In the book of Genesis we find the story of Joseph (Genesis 37-50).  That story has something to say to us about the kind of situation we have sketched above.  While imprisoned in Egypt,  Joseph was given the chance to interpret a dream of the Egyptian Pharaoh  (Genesis 41).  According to Genesis, God gave Joseph the ability to interpret Pharaoh's dream.  He told Pharaoh that God was sending Egypt seven years of abundant harvests followed by seven years of famine.  Then Joseph advised Pharaoh to store up the surplus in the good years to tide the nation over during the famine.   Pharaoh was so impressed that he adopted Joseph's plan and put him in charge of executing it.  Observe the following points:
  • The story makes it clear that Joseph's wisdom came from God.  But the story doesn't explain how God gave it to him.  It certainly did NOT come to Joseph in a book with the name "Bible" on the front cover.  In the same way, none of the evidence presented above comes from the Bible.  It has been gathered painstakingly by thousands of individuals from all over the world trying to solve the problem of producing enough food.  There is wisdom here that we would be foolish to ignore.
  • Joseph consistently asserts that the reason he ended up a leader in Egypt was to save people's lives  (Genesis 45:4-7; 50:19).  In that he is a forerunner of Jesus and a model for Christians.  God has a purpose for you and me in the coming decades:  save people's lives.  
  • Joseph presented a specific plan requiring advance preparation designed to meet the coming drought with enough food to keep people alive.  He didn't rest satisfied with good intentions.  He proposed a solution, and when offered the chance to execute, he took it. 
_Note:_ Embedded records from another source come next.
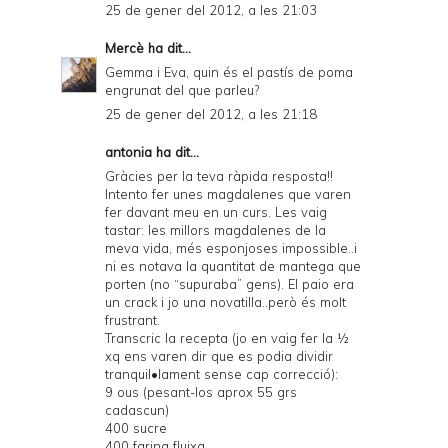
25 de gener del 2012, a les 21:03
Mercè
ha dit...
Gemma i Eva, quin és el pastís de poma
engrunat del que parleu?
25 de gener del 2012, a les 21:18
antonia ha dit...
Gràcies per la teva ràpida resposta!!
Intento fer unes magdalenes que varen
fer davant meu en un curs. Les vaig
tastar: les millors magdalenes de la
meva vida, més esponjoses impossible..i
ni es notava la quantitat de mantega que
porten (no “supuraba” gens). El paio era
un crack i jo una novatilla..però és molt
frustrant.
Transcric la recepta (jo en vaig fer la ½
xq ens varen dir que es podia dividir
tranquil•lament sense cap correcció):
9 ous (pesant-los aprox 55 grs
cadascun)
400 sucre
400 farina fluixa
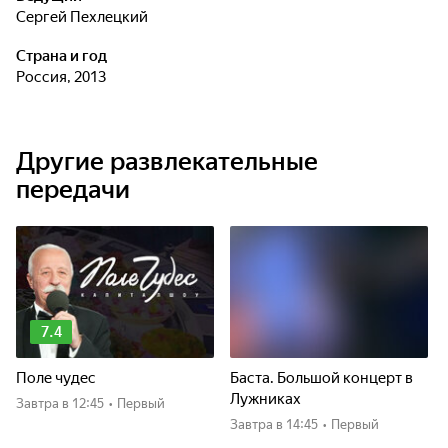
Сергей Пехлецкий
Страна и год
Россия, 2013
Другие развлекательные
передачи
7.4
Поле чудес
Баста. Большой концерт в
Лужниках
Завтра
в 12:45
•
Первый
Завтра
в 14:45
•
Первый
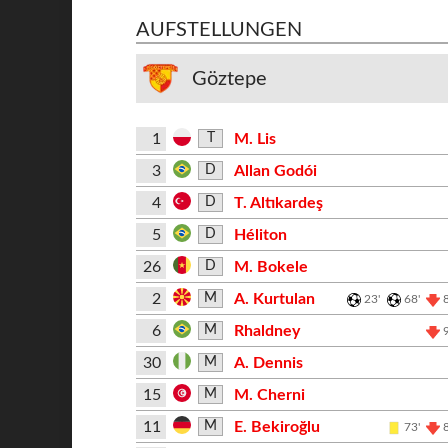
AUFSTELLUNGEN
Göztepe
1
M. Lis
T
3
Allan Godói
D
4
T. Altıkardeş
D
5
Héliton
D
26
M. Bokele
D
2
A. Kurtulan
M
23'
68'
6
Rhaldney
M
30
A. Dennis
M
15
M. Cherni
M
11
E. Bekiroğlu
M
73'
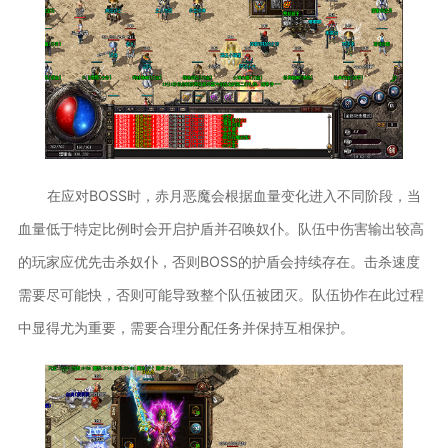
在应对BOSS时，赤月恶魔会根据血量变化进入不同阶段，当
血量低于特定比例时会开启护盾并召唤奴仆。队伍中伤害输出较高
的玩家应优先击杀奴仆，否则BOSS的护盾会持续存在。击杀速度
需要尽可能快，否则可能导致整个队伍被团灭。队伍协作在此过程
中显得尤为重要，需要合理分配任务并保持互相保护。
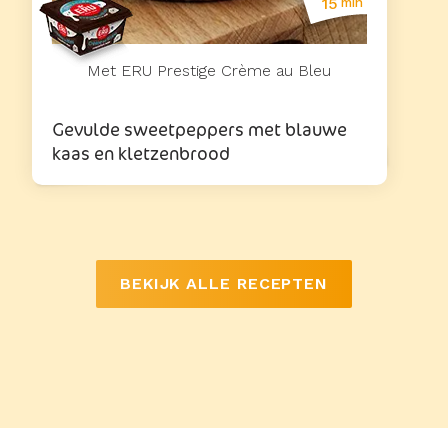
15
min
Met ERU Prestige Crème au Bleu
Gevulde sweetpeppers met blauwe
kaas en kletzenbrood
BEKIJK ALLE RECEPTEN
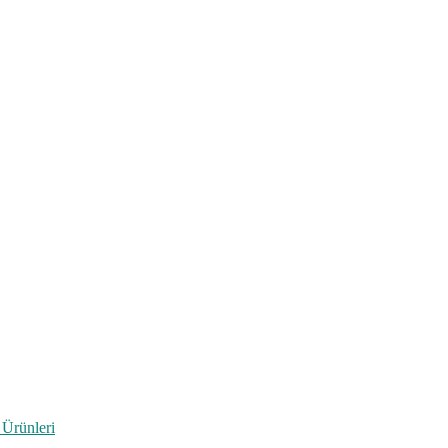
 Ürünleri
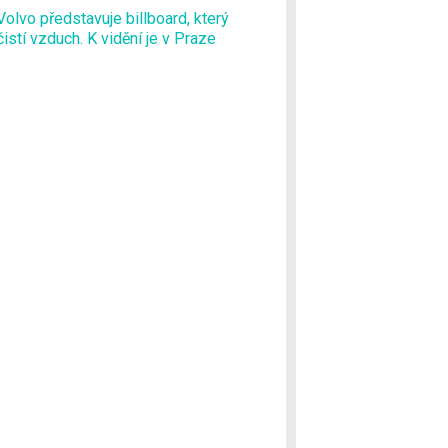
Volvo představuje billboard, který
čistí vzduch. K vidění je v Praze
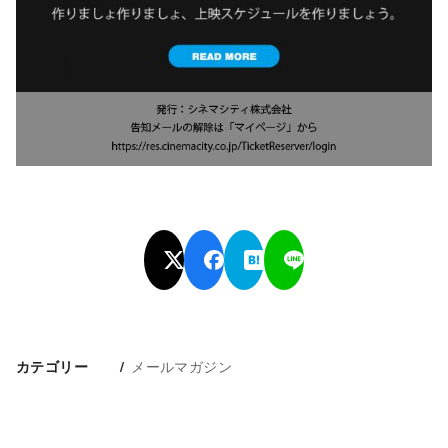
メールマガジン
カテゴリー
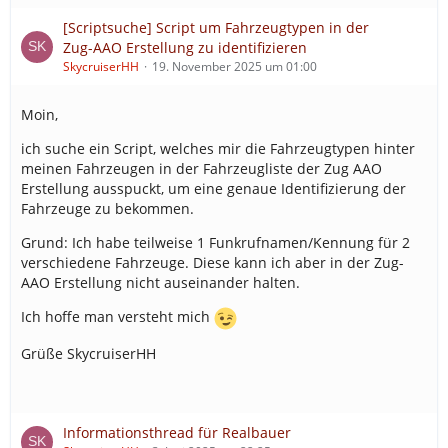
[Scriptsuche] Script um Fahrzeugtypen in der
Zug-AAO Erstellung zu identifizieren
SkycruiserHH
19. November 2025 um 01:00
Moin,
ich suche ein Script, welches mir die Fahrzeugtypen hinter
meinen Fahrzeugen in der Fahrzeugliste der Zug AAO
Erstellung ausspuckt, um eine genaue Identifizierung der
Fahrzeuge zu bekommen.
Grund: Ich habe teilweise 1 Funkrufnamen/Kennung für 2
verschiedene Fahrzeuge. Diese kann ich aber in der Zug-
AAO Erstellung nicht auseinander halten.
Ich hoffe man versteht mich
Grüße SkycruiserHH
Informationsthread für Realbauer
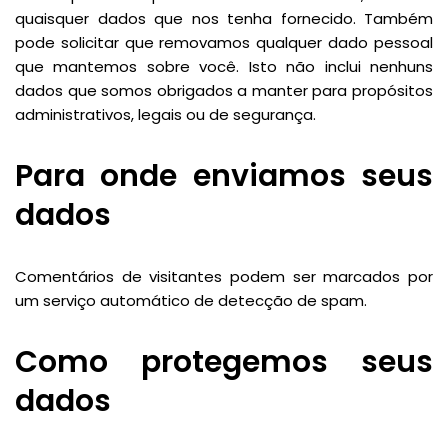
quaisquer dados que nos tenha fornecido. Também
pode solicitar que removamos qualquer dado pessoal
que mantemos sobre você. Isto não inclui nenhuns
dados que somos obrigados a manter para propósitos
administrativos, legais ou de segurança.
Para onde enviamos seus
dados
Comentários de visitantes podem ser marcados por
um serviço automático de detecção de spam.
Como protegemos seus
dados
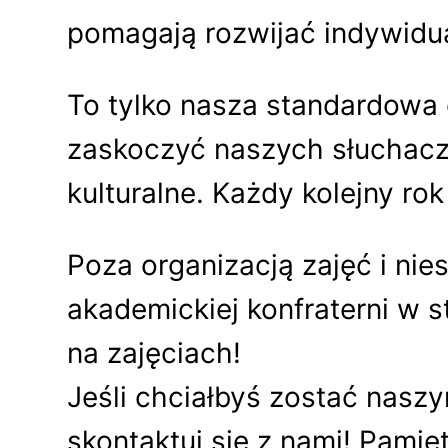
pomagają rozwijać indywidua
To tylko nasza standardowa
zaskoczyć naszych słuchaczy
kulturalne. Każdy kolejny ro
Poza organizacją zajęć i n
akademickiej konfraterni w s
na zajęciach!
Jeśli chciałbyś zostać naszy
skontaktuj się z nami! Pamię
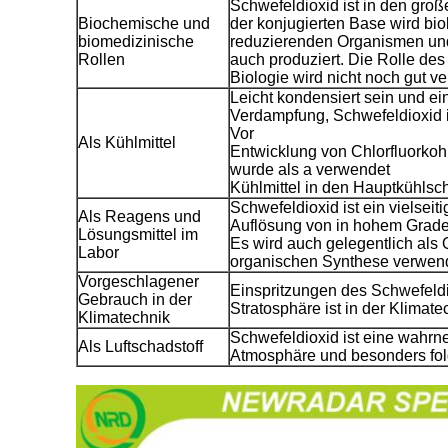
Schwefeldioxid ist in den große
Biochemische und
der konjugierten Base wird biol
biomedizinische
reduzierenden Organismen und
Rollen
auch produziert. Die Rolle des
Biologie wird nicht noch gut v
Leicht kondensiert sein und ei
Verdampfung, Schwefeldioxid is
Vor
Als Kühlmittel
Entwicklung von Chlorfluorkoh
wurde als a verwendet
Kühlmittel in den Hauptkühlsc
Schwefeldioxid ist ein vielseit
Als Reagens und
Auflösung von in hohem Grade 
Lösungsmittel im
Es wird auch gelegentlich als 
Labor
organischen Synthese verwen
Vorgeschlagener
Einspritzungen des Schwefeldi
Gebrauch in der
Stratosphäre ist in der Klima
Klimatechnik
Schwefeldioxid ist eine wahr
Als Luftschadstoff
Atmosphäre und besonders fol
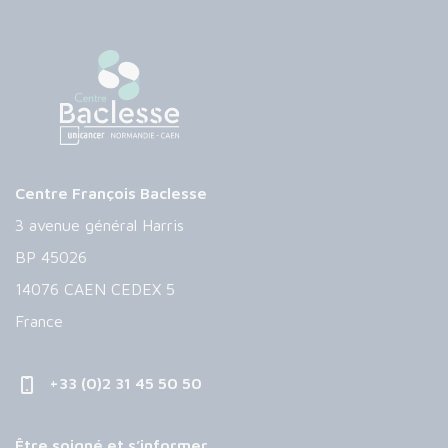
Centre François Baclesse
3 avenue général Harris
BP 45026
14076 CAEN CEDEX 5
France
+33 (0)2 31 45 50 50
Être soigné et s’informer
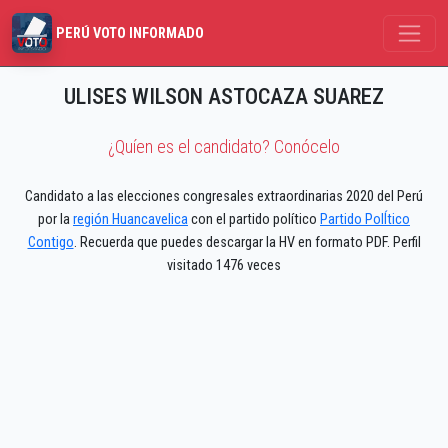
PERÚ VOTO INFORMADO
ULISES WILSON ASTOCAZA SUAREZ
¿Quíen es el candidato? Conócelo
Candidato a las elecciones congresales extraordinarias 2020 del Perú
por la
región Huancavelica
con el partido político
Partido PolÍtico
Contigo
. Recuerda que puedes descargar la HV en formato PDF. Perfil
visitado 1476 veces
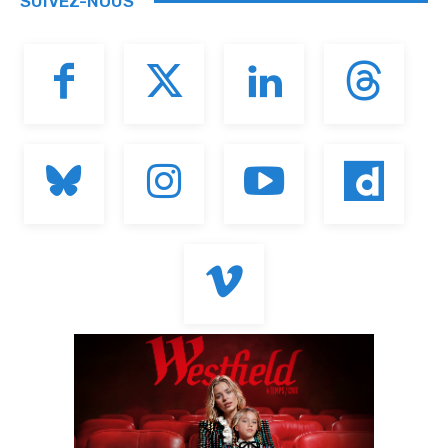
SUIVEZ-NOUS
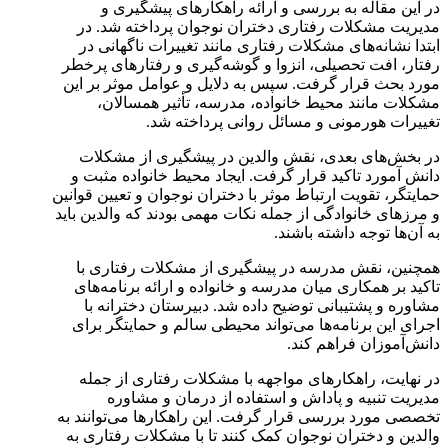
در این مقاله به بررسی و ارائه راهکارهای پیشگیری و
مدیریت مشکلات رفتاری دختران نوجوان پرداخته شد. در
ابتدا نشانه‌های مشکلات رفتاری مانند تغییرات ناگهانی در
رفتار، افت تحصیلی، انزوا و گوشه‌گیری و رفتارهای پرخطر
مورد بحث قرار گرفت. سپس به دلایل و عوامل موثر بر این
مشکلات مانند محیط خانواده، مدرسه، تأثیر همسالان،
تغییرات هورمونی و مسائل روانی پرداخته شد.
در بخش‌های بعدی، نقش والدین در پیشگیری از مشکلات
دانش آمورد تاکید قرار گرفت. ایجاد محیط خانواده مثبت و
حمایتگر، تقویت ارتباط موثر با دختران نوجوان و تعیین قوانین
و مرزهای خانوادگی از جمله نکات مهمی بودند که والدین باید
به آن‌ها توجه داشته باشند.
همچنین، نقش مدرسه در پیشگیری از مشکلات رفتاری با
تاکید بر همکاری میان مدرسه و خانواده و ارائه برنامه‌های
مشاوره و پشتیبانی توضیح داده شد. دبیرستان دخترانه با
اجرای این برنامه‌ها می‌تواند محیطی سالم و حمایتگر برای
دانش‌آموزان فراهم کند.
در نهایت، راهکارهای مواجهه با مشکلات رفتاری از جمله
مدیریت تنبیه و پاداش و استفاده از درمان و مشاوره
تخصصی مورد بررسی قرار گرفت. این راهکارها می‌توانند به
والدین و دختران نوجوان کمک کنند تا با مشکلات رفتاری به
  • Some Christians will tell you that the proper response for Christians is to preach the gospel.  But what they mean by preaching the gospel is just this:  "tell people to believe in Jesus for the forgiveness of sins so they will go to heaven" -- after they starve to death or get butchered.  IOW, concentrate on communicating the verbal message of eternal life, and don't get bogged down trying to fix problems in this life.  The problem with this kind of Christianity is that it is not Christian.  Christians don't get to choose between helping people in this world or the next.  We are supposed to do both.  Joseph was right; he was sent to save lives HERE and NOW also, not only in some future world.